A few issuers noted that they may litigate accounts upon notification that a consumer is working with a debt settlement company.
Ironically I came across a mention of me in the report, “One RFI commenter claimed that consumers have “limited niche choices in debt relief assistance,” while also lacking data necessary to make informed choices about debt relief products and services. The commenter advocated greater disclosure of performance data for non-profit and for-profit debt relief providers, including “success rate, the impact to future retirement savings, credit report/score impact, protection from legal action, and cost of the solution.” See Steve Rhode Comment Letter.”
Litigation rates are up.
“All issuers that litigated debt reported that the volume of new balances placed in the litigation channel increased significantly during the survey period, with year-over-year growth ranging from nearly 10 to 55 percent across issuers.
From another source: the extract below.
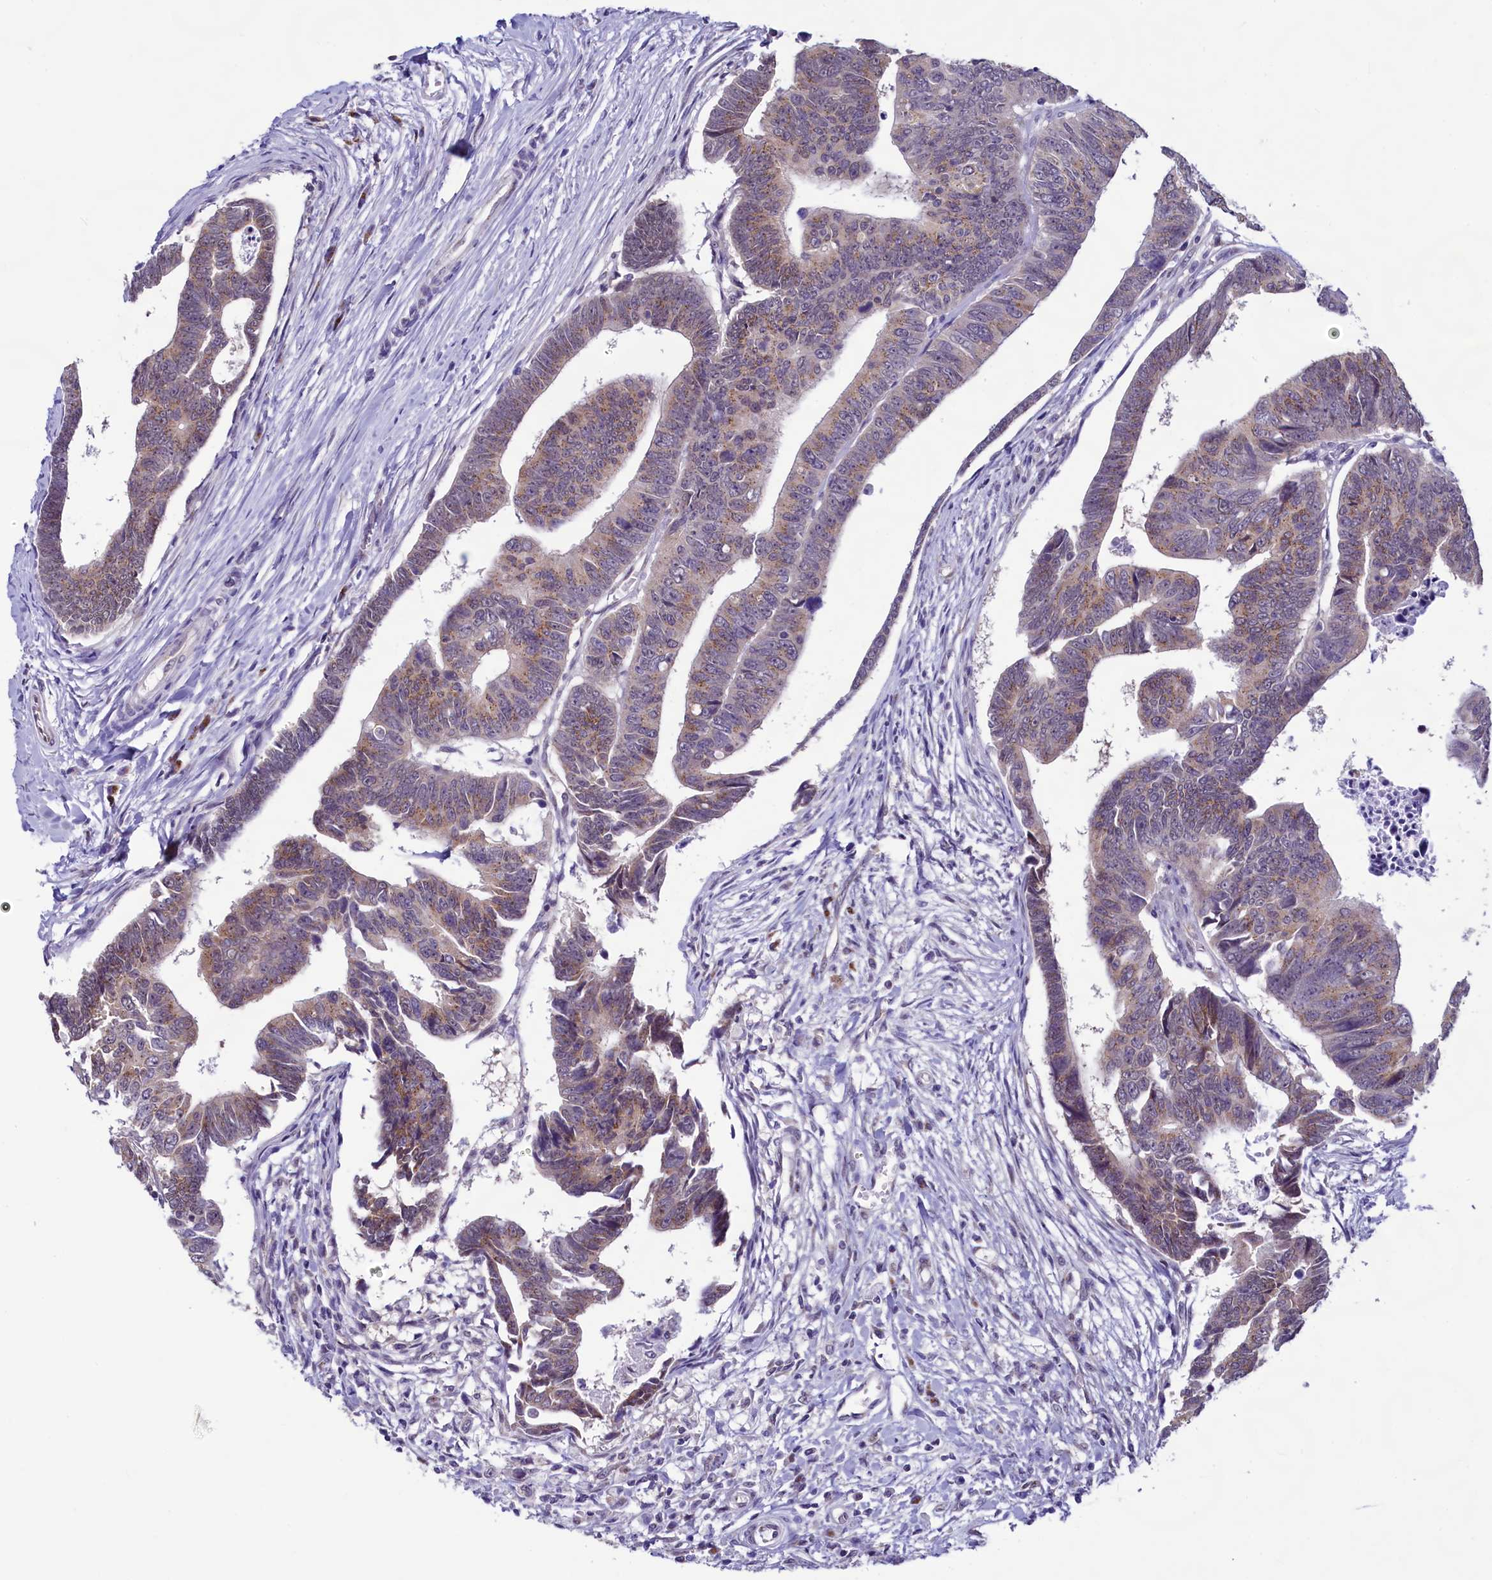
{"staining": {"intensity": "weak", "quantity": "25%-75%", "location": "cytoplasmic/membranous"}, "tissue": "colorectal cancer", "cell_type": "Tumor cells", "image_type": "cancer", "snomed": [{"axis": "morphology", "description": "Adenocarcinoma, NOS"}, {"axis": "topography", "description": "Rectum"}], "caption": "DAB (3,3'-diaminobenzidine) immunohistochemical staining of human adenocarcinoma (colorectal) reveals weak cytoplasmic/membranous protein staining in about 25%-75% of tumor cells.", "gene": "SEC24C", "patient": {"sex": "female", "age": 65}}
For issuers that used the litigation channel, litigated balances as a percentage of total post-charge-off inventory ranged from a low of 5 percent to a high of 36 percent.
Increased litigation volume may be partially attributable to overall growth in delinquency and charge-off volumes during the review period. However, some issuers also indicated increasing use of the litigation channel in response to a growing volume of accounts in cease communication status.
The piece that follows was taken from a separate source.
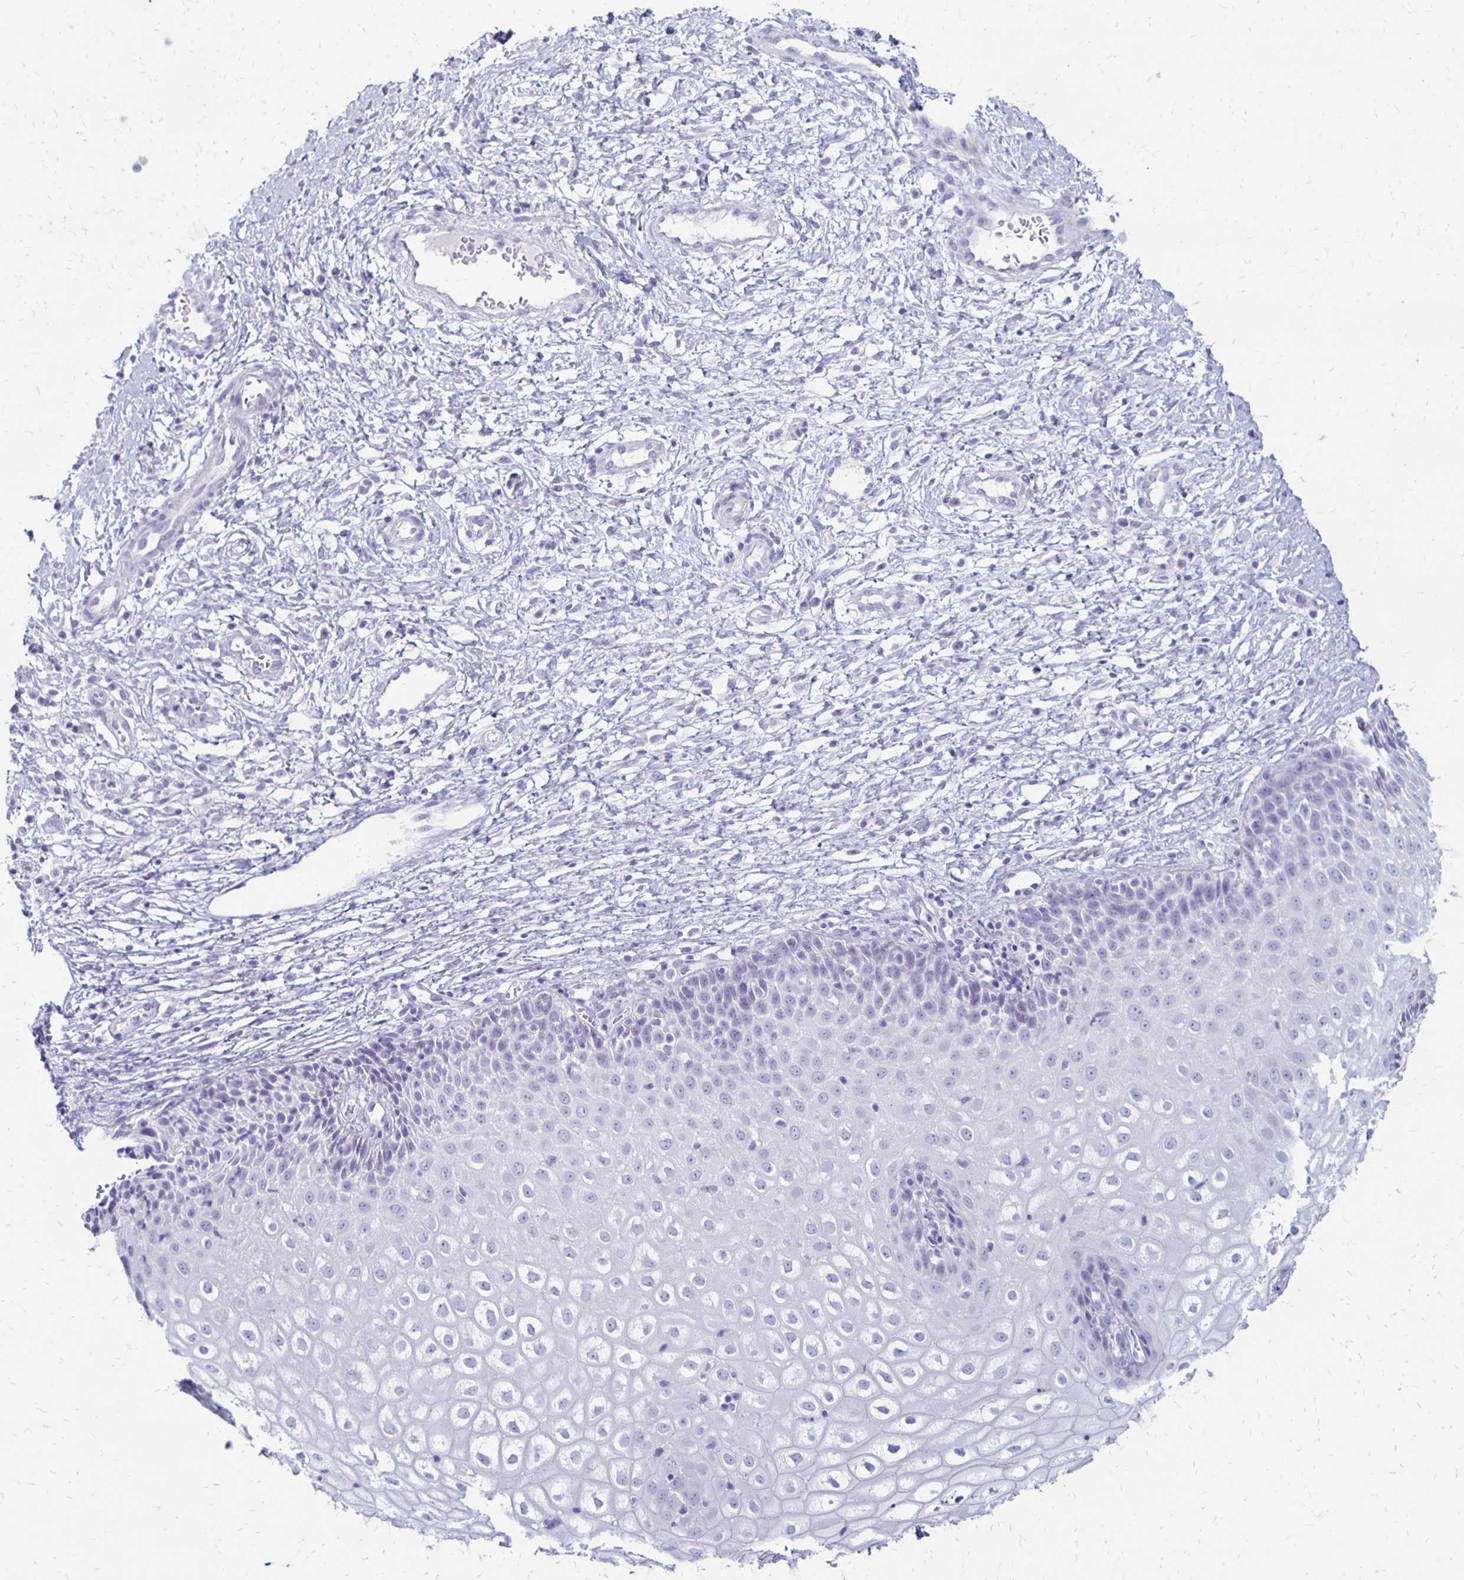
{"staining": {"intensity": "negative", "quantity": "none", "location": "none"}, "tissue": "cervix", "cell_type": "Glandular cells", "image_type": "normal", "snomed": [{"axis": "morphology", "description": "Normal tissue, NOS"}, {"axis": "topography", "description": "Cervix"}], "caption": "High power microscopy histopathology image of an immunohistochemistry (IHC) photomicrograph of benign cervix, revealing no significant staining in glandular cells. Brightfield microscopy of immunohistochemistry (IHC) stained with DAB (brown) and hematoxylin (blue), captured at high magnification.", "gene": "RYR1", "patient": {"sex": "female", "age": 36}}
Survey respondents generally selected higher-balance accounts from their portfolios for litigation, with average litigated account balances ranging from $3,000 to $11,000 across issuers during the current survey period, compared to average pre-charge-off balances ranging from $1,300 to $4,800.
After a consumer is sued, 70 percent of the time it is not dealt with results in a default judgment. Consumers chronically “failed to respond to a summons or to appear in court.”
One reason creditors may be more willing to sue given any other repayment solution entered into by a consumer is that it results in being paid.
“The cumulative recovery rate by months since judgment for vintages of accounts where a judgment was obtained between 2017 and 2018. Issuers recovered an average of 24 percent of the judgment balance for accounts where a judgment was obtained in the first quarter of 2017 (at 24 months, the longest performance window captured in the survey).”
The average two-year cumulative recovery rate for accounts with judgments was 24 percent, almost twice the overall two-year cumulative recovery rate for all charged-off accounts.
Cease Communications Strategy
Some debt relief companies sell the fact they will send letters to creditors to get third-party debt collectors to cease communications. The CFPB report indicates that is a strategy to avoid and can result in getting sued, faster.
While creditors say they honor cease communication requests, the report also says, “For accounts placed with third-party collectors, issuers generally recall those accounts with cease and desist requests and place them with attorney firms for further collections, including litigation.”
Part of the blame was placed on debt settlement companies. The CFPB said, “These increases may partly be due to the fact that more consumers are working with for-profit DSCs, who advise their clients to send cease communication requests to their creditors while waiting to negotiate settlements.”
Overall the report is our best independent look into debt-relief options, effectiveness, and reality.
The report does not include information on the legal protections, cost-effectiveness, and rapid debt discharge offered by consumer bankruptcy so it is not a comprehensive look at all debt relief solutions.
The most important points, for me, are the availability of internal creditor rate and payment reduction programs, the value and risk of working with a debt settlement company, and the continued dangers of litigation by doing nothing or sending cease communication letters.
The debt settlement industry has so much room to grow if they could only refocus their efforts in providing best advice and not trying to cram consumers into a one-size-fits-all solution.